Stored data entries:
|---|
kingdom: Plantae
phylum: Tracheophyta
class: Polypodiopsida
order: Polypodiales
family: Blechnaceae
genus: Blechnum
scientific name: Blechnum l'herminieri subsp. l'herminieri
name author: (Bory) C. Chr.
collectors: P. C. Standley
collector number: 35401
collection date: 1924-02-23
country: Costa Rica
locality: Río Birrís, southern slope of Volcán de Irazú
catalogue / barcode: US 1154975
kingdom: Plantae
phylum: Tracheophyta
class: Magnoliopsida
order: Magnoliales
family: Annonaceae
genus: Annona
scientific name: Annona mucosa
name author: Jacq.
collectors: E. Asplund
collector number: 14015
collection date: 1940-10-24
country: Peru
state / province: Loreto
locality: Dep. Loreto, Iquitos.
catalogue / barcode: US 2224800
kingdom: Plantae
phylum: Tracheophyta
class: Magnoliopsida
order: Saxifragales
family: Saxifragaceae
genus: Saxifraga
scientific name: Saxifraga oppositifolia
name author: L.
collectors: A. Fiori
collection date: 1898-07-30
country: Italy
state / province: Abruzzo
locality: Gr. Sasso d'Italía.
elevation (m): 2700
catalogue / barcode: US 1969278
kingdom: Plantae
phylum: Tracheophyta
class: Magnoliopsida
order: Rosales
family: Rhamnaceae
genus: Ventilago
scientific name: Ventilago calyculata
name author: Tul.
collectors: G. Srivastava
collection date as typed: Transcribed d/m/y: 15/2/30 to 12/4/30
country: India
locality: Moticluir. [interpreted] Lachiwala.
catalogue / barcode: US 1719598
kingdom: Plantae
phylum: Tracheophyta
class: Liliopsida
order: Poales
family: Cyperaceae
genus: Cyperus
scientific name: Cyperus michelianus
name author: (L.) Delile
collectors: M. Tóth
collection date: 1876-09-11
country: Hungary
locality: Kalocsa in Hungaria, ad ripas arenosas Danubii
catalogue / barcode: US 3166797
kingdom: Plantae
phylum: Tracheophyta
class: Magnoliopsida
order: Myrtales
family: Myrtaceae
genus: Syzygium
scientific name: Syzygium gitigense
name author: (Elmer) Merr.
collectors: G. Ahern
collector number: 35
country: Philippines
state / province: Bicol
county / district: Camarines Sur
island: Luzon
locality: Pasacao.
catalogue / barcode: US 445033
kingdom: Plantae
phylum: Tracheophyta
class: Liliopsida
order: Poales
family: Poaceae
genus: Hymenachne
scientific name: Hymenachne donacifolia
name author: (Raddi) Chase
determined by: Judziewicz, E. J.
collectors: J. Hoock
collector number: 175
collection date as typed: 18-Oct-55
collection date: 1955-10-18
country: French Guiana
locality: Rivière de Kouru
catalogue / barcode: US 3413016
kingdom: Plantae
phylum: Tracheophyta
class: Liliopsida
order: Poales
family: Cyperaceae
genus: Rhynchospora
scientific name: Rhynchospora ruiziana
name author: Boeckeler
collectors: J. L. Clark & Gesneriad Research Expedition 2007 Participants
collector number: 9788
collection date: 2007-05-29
|---|
TASK DETAILS:
Please convert the items from the line with "collector number: 14015" to the line with "country: Italy" into a two-column CSV with the columns field and value, giving one row per item. Put each field and each value in its own quoted field, with any line breaks replaced by spaces.

THE RESULT:
field,value
"collector number:","14015"
"collection date:","1940-10-24"
"country:","Peru"
"state / province:","Loreto"
"locality:","Dep. Loreto, Iquitos."
"catalogue / barcode:","US 2224800"
"kingdom:","Plantae"
"phylum:","Tracheophyta"
"class:","Magnoliopsida"
"order:","Saxifragales"
"family:","Saxifragaceae"
"genus:","Saxifraga"
"scientific name:","Saxifraga oppositifolia"
"name author:","L."
"collectors:","A. Fiori"
"collection date:","1898-07-30"
"country:","Italy"